▪ Ces derniers jours, nous étions à Londres pour affaires. Nous sommes à présent de retour à Buenos Aires.
Nous avons tenté les médicaments. Nous avons tenté la prière. Nous avons tenté la boisson — tout ça pour essayer de comprendre comment fonctionne notre système monétaire insensé. Et où il nous mène. On pourrait penser que ce serait facile : la Banque centrale pour les Nuls, non ?
Eh bien non. Le système est sournois… et diaboliquement subtil ; nous doutons que quiconque le comprenne vraiment — surtout pas ceux qui sont censés le contrôler.
L’unité de base est une sorte de monnaie telle que le monde n’en a encore jamais vraiment eu — le dollar post-1971. C’est une devise fiduciaire pure… qui ne vaut que ce qu’on pense qu’elle vaut… gérée par des gens qui sont d’avis qu’elle devrait valoir de moins en moins à mesure que le temps passe.
Qui sont ces gens ? Pour qui travaillent-ils ? On pourrait dire que ce sont des "fonctionnaires". Mais ça impliquerait qu’ils travaillent pour le public. Paaaaaas du tout. Ce sont les employés d’un cartel bancaire appartenant à des banques privées. Ces banques ont un permis d’impression monétaire — elles ont le droit de créer de l’argent à partir de rien et de le prêter "pour de vrai", en gagnant des profits grâce à cette transaction. Pas étonnant que leur part des profits des entreprises US ait été multipliée par quatre depuis l’introduction de cette nouvelle devise.

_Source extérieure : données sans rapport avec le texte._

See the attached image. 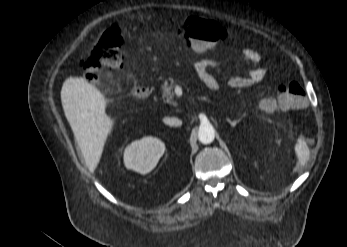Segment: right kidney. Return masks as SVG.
Segmentation results:
<instances>
[{"label": "right kidney", "mask_w": 347, "mask_h": 247, "mask_svg": "<svg viewBox=\"0 0 347 247\" xmlns=\"http://www.w3.org/2000/svg\"><path fill=\"white\" fill-rule=\"evenodd\" d=\"M165 151L164 143L158 138L144 137L132 142L124 152V163L127 169L140 174L152 171Z\"/></svg>", "instance_id": "ca27d5eb"}]
</instances>
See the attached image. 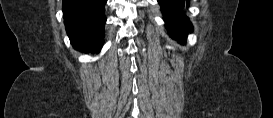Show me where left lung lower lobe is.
Here are the masks:
<instances>
[{"label": "left lung lower lobe", "instance_id": "0a47b994", "mask_svg": "<svg viewBox=\"0 0 273 118\" xmlns=\"http://www.w3.org/2000/svg\"><path fill=\"white\" fill-rule=\"evenodd\" d=\"M164 15V21L169 35L184 44L193 27L184 13V8L189 2L185 0H158Z\"/></svg>", "mask_w": 273, "mask_h": 118}]
</instances>
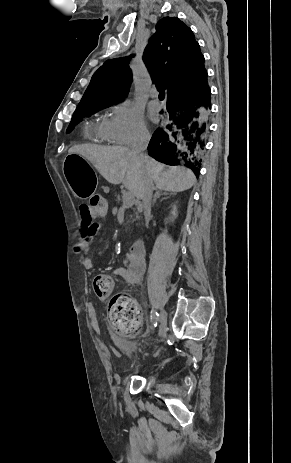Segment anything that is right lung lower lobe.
I'll return each mask as SVG.
<instances>
[{"mask_svg": "<svg viewBox=\"0 0 291 463\" xmlns=\"http://www.w3.org/2000/svg\"><path fill=\"white\" fill-rule=\"evenodd\" d=\"M210 95L206 73L198 94L167 100L172 123L154 132L148 145L149 155L165 164L184 165L198 177L208 135Z\"/></svg>", "mask_w": 291, "mask_h": 463, "instance_id": "right-lung-lower-lobe-1", "label": "right lung lower lobe"}]
</instances>
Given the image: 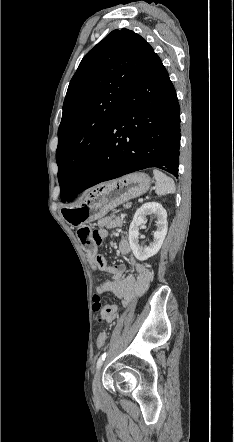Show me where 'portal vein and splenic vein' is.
Returning <instances> with one entry per match:
<instances>
[{"label":"portal vein and splenic vein","mask_w":234,"mask_h":442,"mask_svg":"<svg viewBox=\"0 0 234 442\" xmlns=\"http://www.w3.org/2000/svg\"><path fill=\"white\" fill-rule=\"evenodd\" d=\"M143 201V199H139V202H142Z\"/></svg>","instance_id":"18ae733b"}]
</instances>
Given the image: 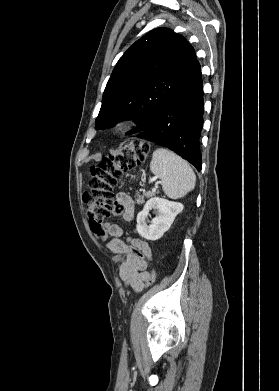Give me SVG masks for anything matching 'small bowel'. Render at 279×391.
<instances>
[{
  "label": "small bowel",
  "mask_w": 279,
  "mask_h": 391,
  "mask_svg": "<svg viewBox=\"0 0 279 391\" xmlns=\"http://www.w3.org/2000/svg\"><path fill=\"white\" fill-rule=\"evenodd\" d=\"M116 199L123 208V219L131 221L134 216V202L131 197L121 192L117 194ZM106 232L111 237L107 244L108 250L125 256L119 268L120 278L127 287L140 292L147 281L149 275L147 268L152 261V252L148 243L140 238H132L131 245L126 244L121 239L123 230L117 224H106ZM134 250L142 252L144 258H140Z\"/></svg>",
  "instance_id": "obj_1"
}]
</instances>
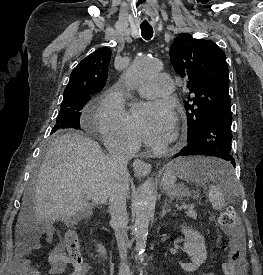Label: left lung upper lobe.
I'll return each mask as SVG.
<instances>
[{"label":"left lung upper lobe","instance_id":"5c2ea615","mask_svg":"<svg viewBox=\"0 0 263 275\" xmlns=\"http://www.w3.org/2000/svg\"><path fill=\"white\" fill-rule=\"evenodd\" d=\"M170 59L176 73L188 80L187 87L195 94L184 101L188 135L199 132L212 116L231 111L226 56L213 41L181 34L171 46Z\"/></svg>","mask_w":263,"mask_h":275}]
</instances>
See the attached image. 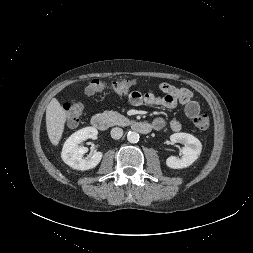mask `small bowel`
<instances>
[{
  "label": "small bowel",
  "instance_id": "c3829d8e",
  "mask_svg": "<svg viewBox=\"0 0 253 253\" xmlns=\"http://www.w3.org/2000/svg\"><path fill=\"white\" fill-rule=\"evenodd\" d=\"M159 90L163 93L162 96L156 95L153 91H148L142 94L138 91H134L130 94L129 100L131 104L140 106L142 104L158 105L168 109H173L177 105L184 107L185 114L188 118H195L200 112L199 104L193 100V94L186 88H178L168 83H161ZM164 120L157 118L152 122L153 129L160 130L164 127ZM182 122L178 119H174L170 122V128L174 132H178L182 129Z\"/></svg>",
  "mask_w": 253,
  "mask_h": 253
}]
</instances>
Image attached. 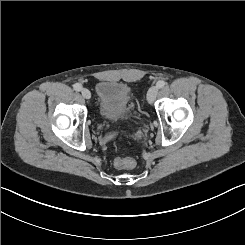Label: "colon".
Segmentation results:
<instances>
[{
	"label": "colon",
	"instance_id": "obj_1",
	"mask_svg": "<svg viewBox=\"0 0 245 245\" xmlns=\"http://www.w3.org/2000/svg\"><path fill=\"white\" fill-rule=\"evenodd\" d=\"M135 164V160L130 157H119L115 160L116 167L120 169H131Z\"/></svg>",
	"mask_w": 245,
	"mask_h": 245
}]
</instances>
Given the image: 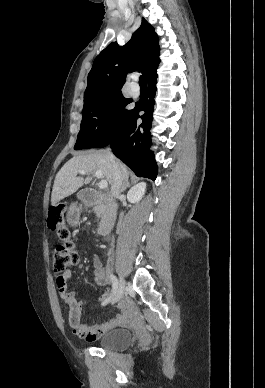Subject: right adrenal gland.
Here are the masks:
<instances>
[{
    "label": "right adrenal gland",
    "mask_w": 265,
    "mask_h": 388,
    "mask_svg": "<svg viewBox=\"0 0 265 388\" xmlns=\"http://www.w3.org/2000/svg\"><path fill=\"white\" fill-rule=\"evenodd\" d=\"M126 188H130V182H128V178H127L124 186H122L121 192H124V190H126Z\"/></svg>",
    "instance_id": "obj_1"
}]
</instances>
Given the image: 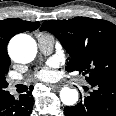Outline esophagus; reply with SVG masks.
I'll return each mask as SVG.
<instances>
[{"instance_id": "obj_1", "label": "esophagus", "mask_w": 116, "mask_h": 116, "mask_svg": "<svg viewBox=\"0 0 116 116\" xmlns=\"http://www.w3.org/2000/svg\"><path fill=\"white\" fill-rule=\"evenodd\" d=\"M48 86L52 88L53 90H58L61 88V85L59 84H49Z\"/></svg>"}]
</instances>
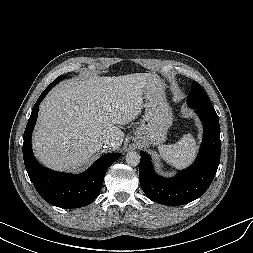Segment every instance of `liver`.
Wrapping results in <instances>:
<instances>
[{
  "instance_id": "6515ba94",
  "label": "liver",
  "mask_w": 253,
  "mask_h": 253,
  "mask_svg": "<svg viewBox=\"0 0 253 253\" xmlns=\"http://www.w3.org/2000/svg\"><path fill=\"white\" fill-rule=\"evenodd\" d=\"M160 81L156 74L134 73L60 83L40 104L32 137L35 156L51 169L74 171L102 148L104 135L114 139L107 146L118 149L124 139L118 126L140 114L145 88Z\"/></svg>"
}]
</instances>
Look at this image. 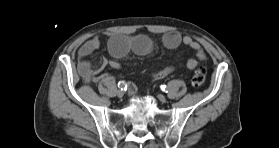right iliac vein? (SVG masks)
Returning <instances> with one entry per match:
<instances>
[{
	"label": "right iliac vein",
	"instance_id": "right-iliac-vein-1",
	"mask_svg": "<svg viewBox=\"0 0 279 148\" xmlns=\"http://www.w3.org/2000/svg\"><path fill=\"white\" fill-rule=\"evenodd\" d=\"M123 95H124V92H123L122 90H118V91H117V96H118V97L121 98V97H123Z\"/></svg>",
	"mask_w": 279,
	"mask_h": 148
}]
</instances>
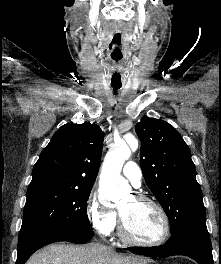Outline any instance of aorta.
Returning <instances> with one entry per match:
<instances>
[{"label": "aorta", "mask_w": 221, "mask_h": 264, "mask_svg": "<svg viewBox=\"0 0 221 264\" xmlns=\"http://www.w3.org/2000/svg\"><path fill=\"white\" fill-rule=\"evenodd\" d=\"M137 148L138 140L131 137L129 145L121 140L113 150L107 153L99 180L100 199L102 201L117 204L125 192L129 190L128 181L120 173L125 160L131 156V149L136 150Z\"/></svg>", "instance_id": "aorta-1"}]
</instances>
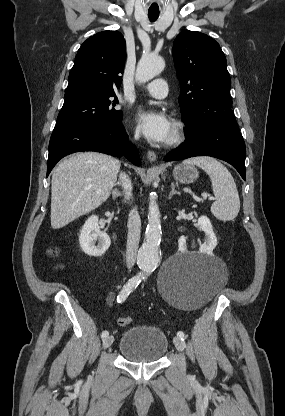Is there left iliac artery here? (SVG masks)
Returning a JSON list of instances; mask_svg holds the SVG:
<instances>
[{
    "instance_id": "left-iliac-artery-1",
    "label": "left iliac artery",
    "mask_w": 285,
    "mask_h": 416,
    "mask_svg": "<svg viewBox=\"0 0 285 416\" xmlns=\"http://www.w3.org/2000/svg\"><path fill=\"white\" fill-rule=\"evenodd\" d=\"M177 336L183 341H184V339H186V336H185L184 332H182V331H178Z\"/></svg>"
}]
</instances>
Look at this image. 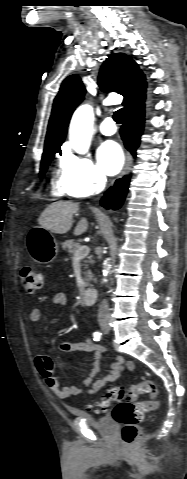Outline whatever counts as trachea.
<instances>
[{"mask_svg":"<svg viewBox=\"0 0 187 479\" xmlns=\"http://www.w3.org/2000/svg\"><path fill=\"white\" fill-rule=\"evenodd\" d=\"M124 110L121 108L114 112L113 119L117 124H121L123 122Z\"/></svg>","mask_w":187,"mask_h":479,"instance_id":"obj_1","label":"trachea"}]
</instances>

On appuie sur quelques touches d’un clavier… et des millions… des milliards… bon sang, des milliers de milliards de dollars peuvent être créés |
Quelle bonne affaire ! Le coût des biens vendus ? Quasiment nul. On appuie sur quelques touches d’un clavier… et des millions… des milliards… bon sang, des milliers de milliards de dollars peuvent être créés.
Ils doivent seulement veiller à ne pas en faire trop. L’argent n’est précieux que tant qu’il n’y en a pas à l’excès. Le marché peut absorber un peu d’argent contrefait, mais il y a une limite.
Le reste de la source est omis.